*** Opening of Material for this task ***
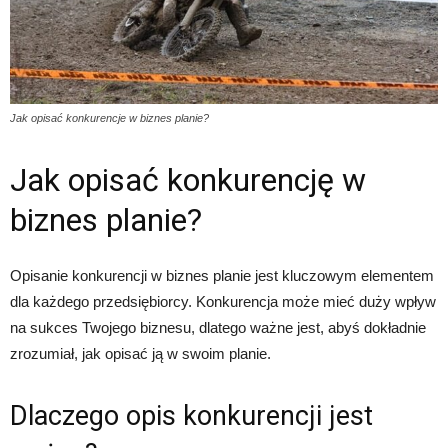
Jak opisać konkurencje w biznes planie?
Jak opisać konkurencję w
biznes planie?
Opisanie konkurencji w biznes planie jest kluczowym elementem
dla każdego przedsiębiorcy. Konkurencja może mieć duży wpływ
na sukces Twojego biznesu, dlatego ważne jest, abyś dokładnie
zrozumiał, jak opisać ją w swoim planie.
Dlaczego opis konkurencji jest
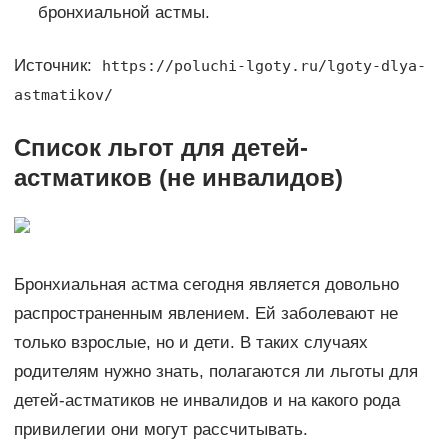
бронхиальной астмы.
Источник:
https://poluchi-lgoty.ru/lgoty-dlya-
astmatikov/
Список льгот для детей-
астматиков (не инвалидов)
Бронхиальная астма сегодня является довольно
распространенным явлением. Ей заболевают не
только взрослые, но и дети. В таких случаях
родителям нужно знать, полагаются ли льготы для
детей-астматиков не инвалидов и на какого рода
привилегии они могут рассчитывать.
*** Close of Material for this task ***
• Task instructions: Copy the text from every row above, changing "biznes planie" to "biznesplanie" wherever it appears and keeping everything else unchanged. Leave the pictures out.

• Solution for this problem:
Jak opisać konkurencje w biznesplanie?
Jak opisać konkurencję w
biznesplanie?
Opisanie konkurencji w biznesplanie jest kluczowym elementem
dla każdego przedsiębiorcy. Konkurencja może mieć duży wpływ
na sukces Twojego biznesu, dlatego ważne jest, abyś dokładnie
zrozumiał, jak opisać ją w swoim planie.
Dlaczego opis konkurencji jest
бронхиальной астмы.
Источник:
https://poluchi-lgoty.ru/lgoty-dlya-
astmatikov/
Список льгот для детей-
астматиков (не инвалидов)
Бронхиальная астма сегодня является довольно
распространенным явлением. Ей заболевают не
только взрослые, но и дети. В таких случаях
родителям нужно знать, полагаются ли льготы для
детей-астматиков не инвалидов и на какого рода
привилегии они могут рассчитывать.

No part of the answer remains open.